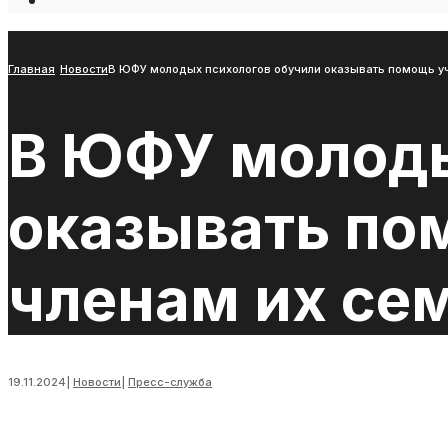
Open
Search
Window
Главная
Новости
В ЮФУ молодых психологов обучили оказывать помощь у
В ЮФУ молоды
оказывать по
членам их се
19.11.2024
|
Новости
|
Пресс-служба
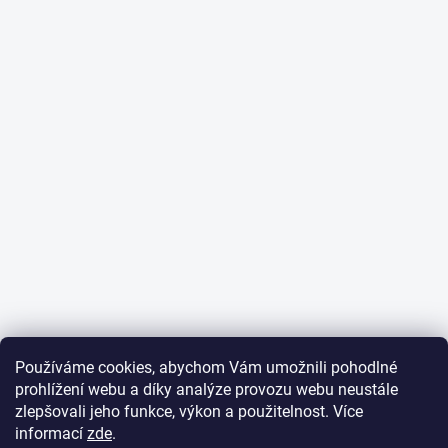
Používáme cookies, abychom Vám umožnili pohodlné
prohlížení webu a díky analýze provozu webu neustále
zlepšovali jeho funkce, výkon a použitelnost. Více
informací
zde
.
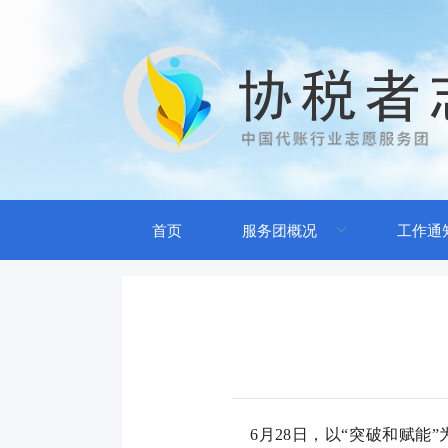
首页
服务团概况
工作通
6月28日，以“突破和赋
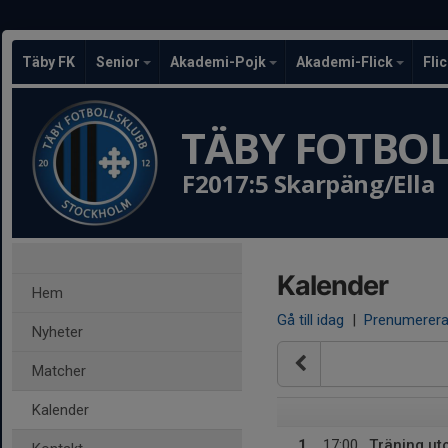
Täby FK
Senior
Akademi-Pojk
Akademi-Flick
Fli
TÄBY FOTBO
F2017:5 Skarpäng/Ella
Kalender
Hem
Gå till idag
|
Prenumerer
Nyheter
Matcher
Kalender
1
17:00
Träning u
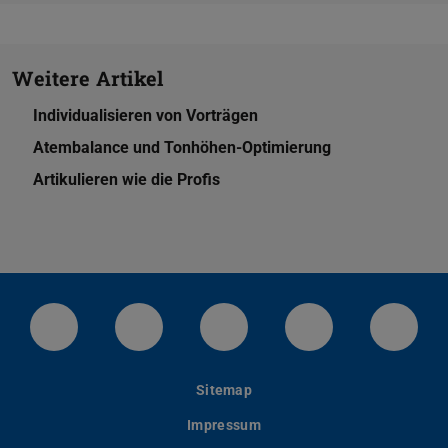
Weitere Artikel
Individualisieren von Vorträgen
Atembalance und Tonhöhen-Optimierung
Artikulieren wie die Profis
LinkedIn-Seite der TU Darmstadt
Instagram-Kanal der TU Darmstad
Bluesky-Kanal der TU D
Facebook-Seite
YouTu
Sitemap
Impressum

■ **Prompt**
Scan the entries above, and wherever a line holds the string "оказывать", copy it.

■ **Exercise answer**
В ЮФУ молодых психологов обучили оказывать помощь у
оказывать по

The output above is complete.